His jaw clenched, but he didn’t look at her. The berry he was working on didn’t want to give. The hair-like thorns covering the deep violet fruit dug into his skin and he cursed, jerking his arm away. He sat back on his haunches and stared at his bloody palm.
“Are you all right?” she said touching his arm.
“I’m fine,” he grumbled, picking the fine spikes from the heel of his hand. The line between his brows deepened. “And there’s nothing to be sorry for. Trying to stop them would have been suicide. I couldn’t bear it if I lost you both.”
The pain in his voice sliced through her heart.
“Don’t say it like that. She is not dead.”
“She may as well be,” he said, shaking his head. He gritted his teeth. “I don't want to think about it. All right?”
She hung her head, digging her hands into the dirt, squeezing the sandy soil between her fingers.
“You don’t understand,” he pitched his voice low and glanced around before bringing his gaze back to her. “People disappear here. I don't know why, or where they take them. All I know is they don't come back.”
“So what are you saying? We just give up?” She stared at him. How could he so easily accept not knowing?
“Yes.”
Sorrow poured through her, weighing down every limb. She had to fight to keep upright. She hated this place, hated the guards that ran it but mostly she hated Peter Declan. She swallowed back the tears burning the back of her throat, scanning the fields around them. Her gazed settled near the fence line. Raemah's voice echoed through her mind. That's where they take us when they're done with us. Why would they have taken her there? Was Egan still punishing her?
“How many holes are there?” Sorrel asked.
“What are you talking about?” Jorgen frowned. “You should get back to berry picking before they notice.”
“Raemah told me about the ho
les where they dump people when they're done with them. She said when they're all dead they cover them up.”

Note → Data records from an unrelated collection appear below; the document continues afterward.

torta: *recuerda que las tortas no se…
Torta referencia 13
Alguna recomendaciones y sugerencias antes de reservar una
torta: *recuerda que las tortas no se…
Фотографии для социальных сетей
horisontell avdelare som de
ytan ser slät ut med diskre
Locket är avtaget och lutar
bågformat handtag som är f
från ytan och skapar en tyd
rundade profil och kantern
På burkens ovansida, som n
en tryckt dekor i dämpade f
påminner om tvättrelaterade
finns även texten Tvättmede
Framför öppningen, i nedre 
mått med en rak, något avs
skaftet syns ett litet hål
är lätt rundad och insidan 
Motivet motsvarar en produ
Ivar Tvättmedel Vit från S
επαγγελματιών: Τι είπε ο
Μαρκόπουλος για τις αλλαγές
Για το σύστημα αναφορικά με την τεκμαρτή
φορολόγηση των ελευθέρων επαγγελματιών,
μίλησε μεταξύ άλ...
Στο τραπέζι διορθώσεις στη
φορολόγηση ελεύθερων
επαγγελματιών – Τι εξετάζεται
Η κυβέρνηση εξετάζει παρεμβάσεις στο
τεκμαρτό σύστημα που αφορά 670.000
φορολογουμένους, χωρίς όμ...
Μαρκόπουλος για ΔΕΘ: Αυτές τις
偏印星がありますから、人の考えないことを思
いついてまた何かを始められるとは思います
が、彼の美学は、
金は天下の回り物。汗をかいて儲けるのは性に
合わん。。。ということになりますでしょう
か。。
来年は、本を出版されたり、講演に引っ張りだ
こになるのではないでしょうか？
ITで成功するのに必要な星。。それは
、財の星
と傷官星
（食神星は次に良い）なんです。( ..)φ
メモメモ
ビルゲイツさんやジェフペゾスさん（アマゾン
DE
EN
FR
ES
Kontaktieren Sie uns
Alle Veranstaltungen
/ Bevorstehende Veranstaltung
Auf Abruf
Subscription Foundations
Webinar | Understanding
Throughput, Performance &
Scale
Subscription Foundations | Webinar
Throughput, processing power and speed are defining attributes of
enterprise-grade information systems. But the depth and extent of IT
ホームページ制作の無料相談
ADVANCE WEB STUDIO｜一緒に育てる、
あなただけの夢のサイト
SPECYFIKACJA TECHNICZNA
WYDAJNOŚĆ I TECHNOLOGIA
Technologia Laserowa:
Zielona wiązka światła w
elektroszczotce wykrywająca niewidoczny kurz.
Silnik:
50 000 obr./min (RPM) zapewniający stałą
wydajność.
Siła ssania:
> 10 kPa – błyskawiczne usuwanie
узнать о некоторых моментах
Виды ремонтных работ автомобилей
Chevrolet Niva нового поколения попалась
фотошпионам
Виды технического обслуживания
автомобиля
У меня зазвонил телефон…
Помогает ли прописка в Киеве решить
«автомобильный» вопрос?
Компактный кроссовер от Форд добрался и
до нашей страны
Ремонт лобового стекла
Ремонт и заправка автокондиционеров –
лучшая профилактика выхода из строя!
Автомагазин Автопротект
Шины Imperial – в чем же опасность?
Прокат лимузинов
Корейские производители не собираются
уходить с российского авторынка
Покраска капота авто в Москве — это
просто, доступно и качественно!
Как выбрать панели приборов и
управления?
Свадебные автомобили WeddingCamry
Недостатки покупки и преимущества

“Sometimes.” He shook his head. She could see his mind beginning to whir and his gaze turned to the fence, looking past all the rows of food, and the Kaels stooped over toiling away. “They only take the sick there. Or the very old. I've never seen them take anyone young or healthy. Not when there's so much work to be done.”
“Yes, but, you said people disappear here.”
“I know, but it's because they're taken somewhere.”
“How do you know that?”
“I've heard the guards talk about having enough for shipment.” He sounded frustrated, but he'd gone back to picking the berries. She started working her own bushes again, glancing over her shoulder to check on the nearest guard.
“A shipment of what?” she said.
“People,” he said quietly. “I don't know how they decide who goes and who stays. Now please we have got to get back to work.”
Sorrel frowned, but went back to picking her berries in earnest. Maybe he was wrong. Maybe Raemah was still here. She wasn't certain that Egan was done with her punishment.
They continued down their row until their bags were full. Jorgen led her to a cart nearby and they emptied their fruit into it. They were on their third bag when the horn sounded.
She watched Jorgen take off his bag and lay it on the ground, to mark his spot. She did as he did, following him towards several carts with large barrels of water.
Two guards watched over the gathering crowd. Jorgen grabbed two tin cups from the stacks on the end of the cart and filled them with water. He handed her one and she drank greedily, letting every cool drop coat her throat. He gulped his down and refilled their cups again.
“We’re only allowed two,” he said, taking her cup when she’d finished. She watched him put the cups back on the cart. He stopped for a moment before turning back to her, his gaze fixing on the fence line until a guard poked him hard in the side with the tip of his baton, yelling at him to keep moving. The slight jolt made Jorgen yelp, and he made his way back to her holding his side. They walked together in silence back to their bags.